According to Magnitt, the networking platform for start ups in the Middle East, 2016 saw an investment of $889 million in new businesses across MENA with predicted figures set to rise for 2017.
MENA governments are actively encouraging new start-ups and this rapid growth has seen the emergence of some hugely successful companies including Flat6Labs in Egypt, Oasis 500 in Jordan and Tenmou in Bahrain. Other MENA start ups have flourished to the point of being bought by global giants such as the online retailer Souq which was recently bought by internet giant, Amazon and Careem, an app based delivery service which operates in 44 MENA cities and employs over 100,000 drivers.
There are a number of reasons for the sharp growth in MENA start ups. One such reason is the prevalence of unemployment in the region, a figure placed at around 30% for young people in the Middle East. Adding to the unemployment problem, the MENA Action Group reports that for young people in MENA, the gap between jobs and those with relevant job skills continues to widen year on year. The MENA Civil Society warns that the region must invest further in developing entrepreneurial knowledge and skills in order to prevent further decline and to create new jobs and opportunities.

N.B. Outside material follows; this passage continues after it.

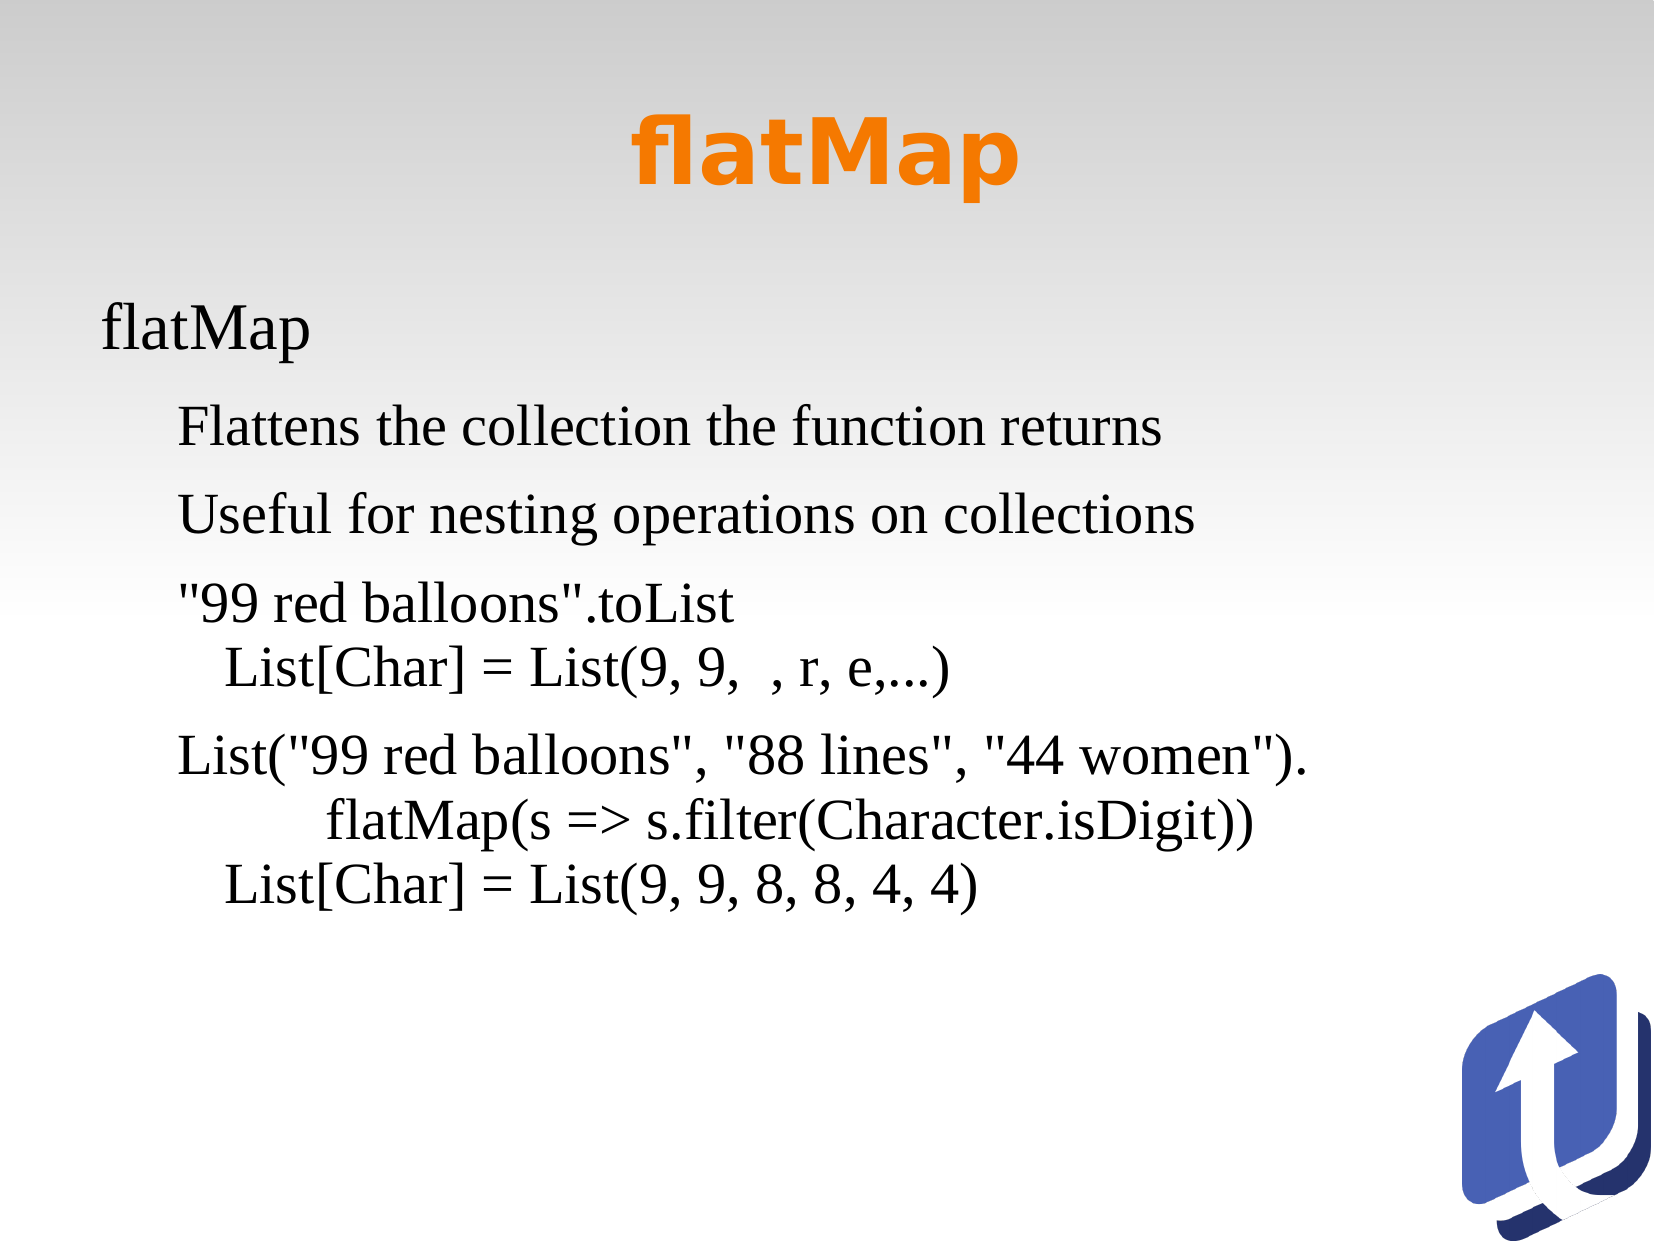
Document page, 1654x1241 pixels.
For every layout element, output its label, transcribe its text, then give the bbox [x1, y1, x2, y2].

Another reason for the growth in MENA start ups is, again, increased access to computer and the internet. A simple Google search shows that there are a great number of online courses and sources of information available at increasingly affordable prices and, sometimes free, of charge. This access to crucial training and information goes a long way to explaining the surge in self-starters within this unlikely part of the world.
With the growing number of MEN start-ups and entrepreneurs comes an increased need for accurate, reliable translation services. Improved communication through mobile and digital methods means that it is now easier than ever for companies across the globe to trade together, with many start ups becoming so successful that they’re opening new branches in countries around the world. With the increase in communication methods comes a vital requirement for that communication to be accurate. When trading occurs between two very different cultures, it is of paramount importance that translation is provided by a professional who is not just fluent in both languages but also understands the nuances and quirks. Nothing will end a business relationship faster than one party causing offence to the other, whether intentionally or not and, over the years, many a business has fallen victim to bad or sloppy translation. Translation is particularly important when communication will involve a lot of technical or industry-specific jargon. Mistranslation of such jargon can result in loss of revenue, loss of business and, in the cases of medical organisations, catastrophic health issues and, even death.
More than two thirds of executives in MENA see the region as a growing market for start ups and entrepreneurship, a feeling which is echoed by Andrew Scott, Professor of Economics in London who said, “Entrepreneurs, not established firms, tend to be the most important source of innovation – particularly with the recent decline in oil prices. Economic growth in MENA will come from different sectors and it is important that the private sector takes over the momentum from the government.”
As MENA looks toward equipping future generations with the necessary skills for the next century of industry, the impressive growth within the Middle East is set to rise even further and, as these companies begin to reach out to their compatriots on other shores, language and translation will be key in continuing this success.